China’s Linkerbot targets $6 billion valuation after $3 billion Series B+ funding
China’s Linkerbot, the global market leader in highly dexterous robotic hands for humanoids, plans to target a $6 billion valuation in its next financing round—double the $3 billion mark set in a just-closed raise, the company said. The Beijing-based startup said it completed a “Series B+” round last week that valued the company at $3 billion.
Linkerbot did not disclose when it will launch the next raise or whether the $6 billion target would be pursued through a private investment round or an initial public offering. Prominent early backers include Alibaba’s Ant Group and HongShan Group, the Sequoia spin-off.
The latest round drew the state-backed Zhongguancun Science Park Fund, Bank of China Asset Management and Fosun Capital, according to a company statement on Thursday. CEO Alex Zhou said Linkerbot now holds over 80% of the global market for high-degree-of-freedom robotic hands and plans to scale monthly production “soon” to 10,000 units from nearly 5,000.
Investor interest in China’s humanoid robotics sector has surged this year after market leaders such as Unitree showcased rapid technical progress during a widely watched TV performance and the Beijing humanoid robot half-marathon last month. Unitree filed for a Shanghai IPO in March, seeking a valuation of up to $7 billion.
Unlike rivals such as X Square Robot that train hands for household chores, Linkerbot focuses on high-value human craftsmanship. “We aren’t just making hands. Our goal is to replicate the entire library of human dexterous skills within our hardware,” Zhou said, highlighting the firm’s LinkerSkillNet platform, which he claims is the world’s largest real-world dexterous manipulation dataset.
The multimodal system converts human skills into standardized, reusable capabilities for robotic hands and currently contains more than 500 skills. “The hand is the most complex part of the whole humanoid robot,” said Georg Stieler, head of robotics and automation at technology consultancy Stieler, noting that Elon Musk has repeatedly said the component consumes more than half of the engineering effort for Tesla’s Optimus.
Musk has promised the latest Optimus, due this spring, will have “the manual dexterity of a human.” Zhou, inspired by Doraemon, the Japanese cartoon robot cat, envisions Linkerbot’s hands playing the piano, giving massages or even performing dentistry—skills he argues deliver “value-add that is at least triple that of basic labour.” The company says its hands can already rapidly turn screws, grasp deformable soft objects, thread a needle and execute high-precision manufacturing tasks.
Linkerbot supplies some of China’s leading humanoid robot makers as well as foreign industrial giants, though it declined to name them, citing non-disclosure agreements. Its basic O6 light-weight model weighs just 370 grams but can carry a 50-kilogram load, a combination Zhou said is crucial for industrial applications where miniaturization and strength are required.
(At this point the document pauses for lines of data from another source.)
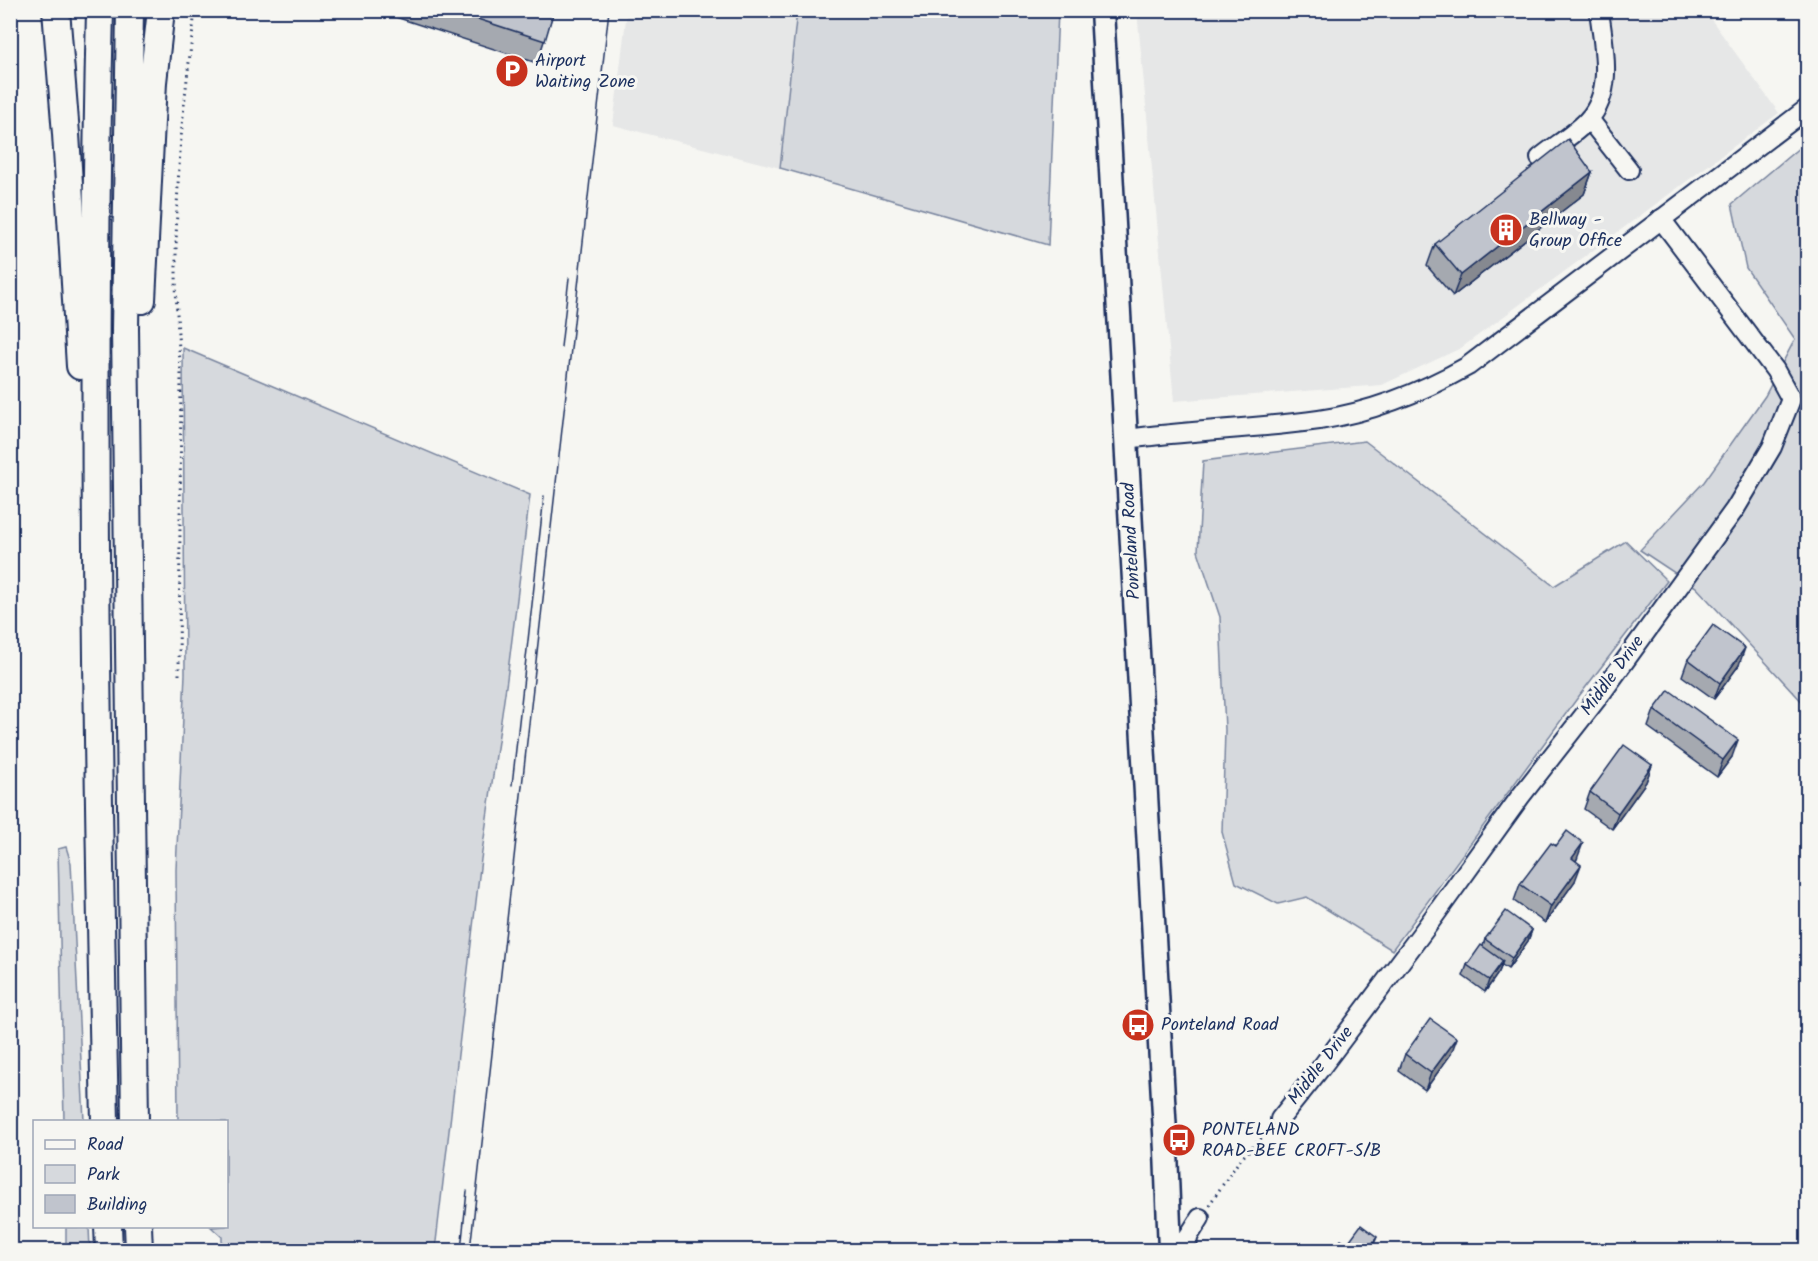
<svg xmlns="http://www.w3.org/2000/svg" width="1818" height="1261" viewBox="0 0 1818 1261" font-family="Kalam,sans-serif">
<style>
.built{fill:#e6e7e7}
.green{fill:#d6d9dd;stroke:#78849e;stroke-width:1.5}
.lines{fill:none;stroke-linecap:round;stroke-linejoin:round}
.minor-casing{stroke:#1b2f5e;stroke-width:22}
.major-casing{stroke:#1b2f5e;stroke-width:27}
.highway-casing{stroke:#1b2f5e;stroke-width:30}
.path{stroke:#1b2f5e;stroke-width:3;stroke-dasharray:1.5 4.5;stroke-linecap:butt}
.minor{stroke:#f6f6f2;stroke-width:18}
.major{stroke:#f6f6f2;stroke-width:22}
.highway{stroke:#f6f6f2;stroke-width:26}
.tram{stroke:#1b2f5e;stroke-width:1.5}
.wall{fill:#a5a9b0;stroke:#1b2f5e;stroke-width:1.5}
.shaded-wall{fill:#868990;stroke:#1b2f5e;stroke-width:1.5}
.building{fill:#c0c4cd;stroke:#1b2f5e;stroke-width:1.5}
.labels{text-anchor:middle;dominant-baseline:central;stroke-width:6;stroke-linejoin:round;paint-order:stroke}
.poi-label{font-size:18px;fill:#1b2f5e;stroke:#f6f6f2;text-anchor:start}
.street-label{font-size:18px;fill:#1b2f5e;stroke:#f6f6f2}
</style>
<rect width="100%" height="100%" fill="#f6f6f2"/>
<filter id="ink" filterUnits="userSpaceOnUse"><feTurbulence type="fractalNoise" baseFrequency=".0167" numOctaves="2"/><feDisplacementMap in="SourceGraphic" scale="12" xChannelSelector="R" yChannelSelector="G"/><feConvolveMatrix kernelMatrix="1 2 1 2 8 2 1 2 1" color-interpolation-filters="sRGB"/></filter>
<g filter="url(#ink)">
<g class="built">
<path d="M627,11H797L780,168L613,125Z"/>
<path d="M1137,11H1705L1779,113L1461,348L1382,385L1174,401Z"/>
</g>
<g class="green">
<path d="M797,11H1058L1048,245L780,168Z"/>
<path d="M1807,141V707L1696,587L1640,550L1704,482L1765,396L1795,339L1746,268L1732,204Z"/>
<path d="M183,348L530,495L507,679L481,859L435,1250H222V1237L211,1227L226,1226V1122L178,1121L176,870L185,674Z"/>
<path d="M1365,441L1554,586L1626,541L1667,581L1576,700L1392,950L1307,897L1278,904L1236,883L1222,832L1225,730L1220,617L1198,551L1203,461Z"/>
<path d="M66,847L71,863L84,1121H64L58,849Z"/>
<path d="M66,1227H89L90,1250H66Z"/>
</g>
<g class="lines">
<g class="minor-casing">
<g id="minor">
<path d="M1589,119L1629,170"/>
<path d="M1540,158C1556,145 1575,134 1588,120C1615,91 1603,45 1599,10"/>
<path d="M1127,439C1191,430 1255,429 1319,420C1372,412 1422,392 1468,366L1808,108"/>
<path d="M1280,1119L1320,1069L1425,929L1520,797L1603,691L1735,509L1772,447L1791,399L1775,370L1661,219"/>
<path d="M1187,1250L1188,1237L1200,1218"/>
</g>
</g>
<g class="major-casing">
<path id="major" d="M1102,10L1166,1151L1170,1250"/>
</g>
<g class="highway-casing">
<g id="highway">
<path d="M56,10L66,134L80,366"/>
<path d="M100,10C91,381 97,751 105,1122"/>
<path d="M130,10L125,329L135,1122"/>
<path d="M142,300L153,82L161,10"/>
<path d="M108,1226L109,1250"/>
<path d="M138,1226L139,1250"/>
</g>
</g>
<g class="path">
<path d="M1801,382L1808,370"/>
<path d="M179,675L181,373C174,300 175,225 180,152C183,105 190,58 195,10"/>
<path d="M1209,1205L1239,1161L1268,1131"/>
</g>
<use href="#minor" class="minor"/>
<use href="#major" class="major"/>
<use href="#highway" class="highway"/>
<g class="tram">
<path d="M561,347L569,278"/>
<path d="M512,785L544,496"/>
<path d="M461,1250L467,1191"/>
<path d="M470,1250L609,10"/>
</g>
</g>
<g class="wall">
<path d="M374,10H554L537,63Z"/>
<path d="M1592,172L1584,194L1453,296L1427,266L1435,244Z"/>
<path d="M1688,659L1739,665L1714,699L1682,676Z"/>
<path d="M1654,710L1732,757L1717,777L1648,727Z"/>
<path d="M1652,765L1646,782L1612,829L1584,809L1590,792Z"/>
<path d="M1577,859L1576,861L1575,881L1545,923L1514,901L1520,884Z"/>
<path d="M1532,930L1528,941L1508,969L1502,965L1499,972L1485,992L1463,976L1467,965L1483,946L1485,939Z"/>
<path d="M1405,1054H1451L1425,1090L1399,1071Z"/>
</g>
<g class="shaded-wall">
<path d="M1592,172L1584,194L1453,296L1461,275Z"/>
<path d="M1745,648L1739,665L1714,699L1720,683Z"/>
<path d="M1738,740L1732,757L1717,777L1723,760Z"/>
<path d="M1652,765L1646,782L1612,829L1618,813Z"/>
<path d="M1583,843L1577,859L1566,875L1572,858Z"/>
<path d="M1581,865L1575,881L1545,923L1551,906Z"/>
<path d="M1532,930L1528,941L1508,969L1512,958Z"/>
<path d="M1503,961L1499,972L1485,992L1489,980Z"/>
<path d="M1457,1038L1451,1054L1425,1090L1431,1073Z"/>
<path d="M1377,1237L1371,1251H1367Z"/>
</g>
<g class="building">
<path d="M450,10H554L545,41Z"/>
<path d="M1568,139L1592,172L1461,275L1435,244Z"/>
<path d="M1713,625L1745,648L1720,683L1688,659Z"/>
<path d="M1669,690L1738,740L1723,760L1654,710Z"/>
<path d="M1624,745L1652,765L1618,813L1590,792Z"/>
<path d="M1567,831L1583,843L1572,858L1581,865L1551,906L1520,884L1551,843L1556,846Z"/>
<path d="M1506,911L1532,930L1512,958L1485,939Z"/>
<path d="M1481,945L1503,961L1489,980L1467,965Z"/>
<path d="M1430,1019L1457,1038L1431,1073L1405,1054Z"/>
<path d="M1361,1225L1377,1237L1367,1251H1333L1341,1240L1347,1244Z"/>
</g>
</g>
<defs>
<g id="parking-disc" transform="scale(1.725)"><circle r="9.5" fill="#c8321e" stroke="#f6f6f2"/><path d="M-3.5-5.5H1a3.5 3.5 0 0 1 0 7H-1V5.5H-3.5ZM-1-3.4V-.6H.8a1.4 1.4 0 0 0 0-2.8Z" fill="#fff"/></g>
<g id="building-disc" transform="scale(1.725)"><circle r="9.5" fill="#c8321e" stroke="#f6f6f2"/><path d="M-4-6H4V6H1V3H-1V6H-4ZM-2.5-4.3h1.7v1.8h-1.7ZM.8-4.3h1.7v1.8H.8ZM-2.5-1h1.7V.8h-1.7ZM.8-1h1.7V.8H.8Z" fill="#fff"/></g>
<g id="bus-disc" transform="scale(1.725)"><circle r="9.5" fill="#c8321e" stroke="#f6f6f2"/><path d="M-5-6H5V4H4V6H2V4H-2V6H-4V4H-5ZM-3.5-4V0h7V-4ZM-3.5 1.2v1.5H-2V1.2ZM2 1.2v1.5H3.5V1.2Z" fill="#fff"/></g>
</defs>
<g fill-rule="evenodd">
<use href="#parking-disc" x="512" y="71"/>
<use href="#building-disc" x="1506" y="230"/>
<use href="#bus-disc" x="1138" y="1025"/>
<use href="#bus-disc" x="1179" y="1140"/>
</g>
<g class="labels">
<g class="poi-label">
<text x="535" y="61">Airport<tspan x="535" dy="21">Waiting Zone</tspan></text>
<text x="1529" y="220">Bellway -<tspan x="1529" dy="21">Group Office</tspan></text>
<text x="1161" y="1025">Ponteland Road</text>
<text x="1202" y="1130">PONTELAND<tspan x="1202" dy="21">ROAD-BEE CROFT-S/B</tspan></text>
</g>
<g class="street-label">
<text transform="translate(1132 541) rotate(-93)">Ponteland Road</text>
<text transform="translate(1613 676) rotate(-54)">Middle Drive</text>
<text transform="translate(1321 1066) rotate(-52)">Middle Drive</text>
</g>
</g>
<rect width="1818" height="1261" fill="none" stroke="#f6f6f2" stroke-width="36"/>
<rect x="18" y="18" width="1782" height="1225" fill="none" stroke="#1b2f5e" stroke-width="2" filter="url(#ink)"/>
<rect x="33" y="1120" width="195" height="108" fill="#f6f6f2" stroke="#9ea6b7" stroke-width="1.5"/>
<rect x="45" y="1140" width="30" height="9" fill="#f6f6f2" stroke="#9ea6b7" stroke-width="1.5"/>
<text x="87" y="1150" font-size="18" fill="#1b2f5e">Road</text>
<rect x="45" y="1165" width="30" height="18" fill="#d6d9dd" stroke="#9ea6b7" stroke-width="1.5"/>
<text x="87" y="1180" font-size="18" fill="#1b2f5e">Park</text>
<rect x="45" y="1195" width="30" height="18" fill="#c0c4cd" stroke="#9ea6b7" stroke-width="1.5"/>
<text x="87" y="1210" font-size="18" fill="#1b2f5e">Building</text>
</svg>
The company manufactures core components such as joint modules, motors and reducers in-house, and uses specialized polymers that are self-lubricating and corrosion-resistant, according to Zhou. Beyond factories, its hands are used by research institutes and leading global universities.
Linkerbot now has more than 400 employees and five factories in Beijing and Shenzhen, and is developing intelligent production lines where robotic hands assemble other hands. A key hurdle to broader deployment of humanoids on factory floors is cost, which analysts estimate at $100,000 to $150,000 per unit for leading industrial models from Unitree, AgiBot and UBTech.
Linkerbot did not say when its next fundraising will begin or what form it would take.